SLF4J: Class path contains multiple SLF4J bindings.
SLF4J: Found binding in [jar:file:/usr/hdp/2.4.2.0-258/hadoop/lib/slf4j-log4j12-1.7.10.jar!/org/slf4j/impl/StaticLoggerBinder.class]
SLF4J: Found binding in [jar:file:/usr/hdp/2.4.2.0-258/zookeeper/lib/slf4j-log4j12-1.6.1.jar!/org/slf4j/impl/StaticLoggerBinder.class]
SLF4J: See http://www.slf4j.org/codes.html#multiple_bindings for an explanation.
SLF4J: Actual binding is of type [org.slf4j.impl.Log4jLoggerFactory]
IO error
org.kitesdk.data.DatasetIOException: Cannot add jar path to distributed cache: /usr/hdp/2.4.2.0-258/hive/lib
at org.kitesdk.tools.TaskUtil$ConfigBuilder.addJarPathForClass(TaskUtil.java:129)

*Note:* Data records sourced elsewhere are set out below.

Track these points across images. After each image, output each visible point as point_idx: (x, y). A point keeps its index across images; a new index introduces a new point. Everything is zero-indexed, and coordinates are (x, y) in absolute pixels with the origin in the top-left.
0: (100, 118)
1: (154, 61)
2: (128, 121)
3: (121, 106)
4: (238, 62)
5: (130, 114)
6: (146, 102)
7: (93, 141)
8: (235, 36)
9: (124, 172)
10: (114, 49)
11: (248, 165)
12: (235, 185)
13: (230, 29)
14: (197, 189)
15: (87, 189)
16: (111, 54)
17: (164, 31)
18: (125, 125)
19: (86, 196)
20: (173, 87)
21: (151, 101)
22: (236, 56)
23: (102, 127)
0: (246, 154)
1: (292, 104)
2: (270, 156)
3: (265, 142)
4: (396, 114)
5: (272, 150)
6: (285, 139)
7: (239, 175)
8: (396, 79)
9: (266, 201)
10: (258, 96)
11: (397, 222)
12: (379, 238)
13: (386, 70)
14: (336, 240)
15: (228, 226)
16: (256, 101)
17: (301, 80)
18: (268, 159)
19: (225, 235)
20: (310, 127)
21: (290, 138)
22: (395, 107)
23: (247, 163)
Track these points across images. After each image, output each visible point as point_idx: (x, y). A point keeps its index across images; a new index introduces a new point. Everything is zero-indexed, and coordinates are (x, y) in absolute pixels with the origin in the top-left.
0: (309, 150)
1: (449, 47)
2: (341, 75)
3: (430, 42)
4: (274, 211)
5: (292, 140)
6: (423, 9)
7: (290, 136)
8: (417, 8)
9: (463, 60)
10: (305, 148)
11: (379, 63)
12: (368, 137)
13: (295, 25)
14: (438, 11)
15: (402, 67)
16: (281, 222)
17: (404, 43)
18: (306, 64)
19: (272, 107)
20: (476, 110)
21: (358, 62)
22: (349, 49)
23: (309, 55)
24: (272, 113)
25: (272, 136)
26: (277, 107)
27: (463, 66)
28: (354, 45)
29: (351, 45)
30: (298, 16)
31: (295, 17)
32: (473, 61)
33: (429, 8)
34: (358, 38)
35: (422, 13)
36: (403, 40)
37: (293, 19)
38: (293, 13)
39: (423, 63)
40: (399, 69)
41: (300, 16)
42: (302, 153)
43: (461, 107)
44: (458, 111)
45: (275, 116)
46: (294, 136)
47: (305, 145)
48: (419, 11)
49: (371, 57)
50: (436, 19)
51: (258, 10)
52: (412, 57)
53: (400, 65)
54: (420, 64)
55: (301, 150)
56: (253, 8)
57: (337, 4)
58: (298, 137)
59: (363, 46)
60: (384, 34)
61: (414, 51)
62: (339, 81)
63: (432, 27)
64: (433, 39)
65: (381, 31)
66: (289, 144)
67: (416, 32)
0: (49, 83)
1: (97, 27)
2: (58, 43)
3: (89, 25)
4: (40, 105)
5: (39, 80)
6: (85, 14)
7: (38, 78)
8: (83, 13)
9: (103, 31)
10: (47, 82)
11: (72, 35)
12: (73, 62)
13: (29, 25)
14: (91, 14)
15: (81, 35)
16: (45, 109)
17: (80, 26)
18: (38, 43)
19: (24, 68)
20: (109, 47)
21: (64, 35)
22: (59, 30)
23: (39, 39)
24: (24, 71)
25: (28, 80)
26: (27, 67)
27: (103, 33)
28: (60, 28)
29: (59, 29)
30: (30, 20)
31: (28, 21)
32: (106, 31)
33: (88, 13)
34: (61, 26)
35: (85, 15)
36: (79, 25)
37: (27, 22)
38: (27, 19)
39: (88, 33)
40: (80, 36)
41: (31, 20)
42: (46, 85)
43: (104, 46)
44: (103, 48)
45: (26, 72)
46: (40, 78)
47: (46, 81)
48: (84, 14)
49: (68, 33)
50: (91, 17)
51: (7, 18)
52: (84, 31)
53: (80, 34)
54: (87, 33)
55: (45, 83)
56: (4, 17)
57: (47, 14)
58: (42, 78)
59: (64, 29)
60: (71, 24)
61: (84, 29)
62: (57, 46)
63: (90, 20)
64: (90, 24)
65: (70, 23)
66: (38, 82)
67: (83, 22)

at org.kitesdk.tools.TransformTask.run(TransformTask.java:165)
at org.kitesdk.cli.commands.CSVImportCommand.run(CSVImportCommand.java:186)
at org.kitesdk.cli.Main.run(Main.java:184)
at org.apache.hadoop.util.ToolRunner.run(ToolRunner.java:76)
at org.kitesdk.cli.Main.main(Main.java:266)
at sun.reflect.NativeMethodAccessorImpl.invoke0(Native Method)
at sun.reflect.NativeMethodAccessorImpl.invoke(NativeMethodAccessorImpl.java:62)
at sun.reflect.DelegatingMethodAccessorImpl.invoke(DelegatingMethodAccessorImpl.java:43)
at java.lang.reflect.Method.invoke(Method.java:497)
at org.apache.hadoop.util.RunJar.run(RunJar.java:221)
at org.apache.hadoop.util.RunJar.main(RunJar.java:136)
Caused by: java.io.IOException: Jar file: /usr/hdp/2.4.2.0-258/hive/lib/ojdbc6.jar does not exist.
at org.apache.crunch.util.DistCache.addJarToDistributedCache(DistCache.java:115)
at org.apache.crunch.util.DistCache.addJarDirToDistributedCache(DistCache.java:208)
at org.apache.crunch.util.DistCache.addJarDirToDistributedCache(DistCache.java:229)
at org.kitesdk.tools.TaskUtil$ConfigBuilder.addJarPathForClass(TaskUtil.java:127)
... 11 more
What can I do to overcome this issue?
This seems to be the relevant part of the error message:
Caused by: java.io.IOException: Jar file: /usr/hdp/2.4.2.0-258/hive/lib/ojdbc6.jar does not exist
The missing jar seems to be an Oracle JDBC driver.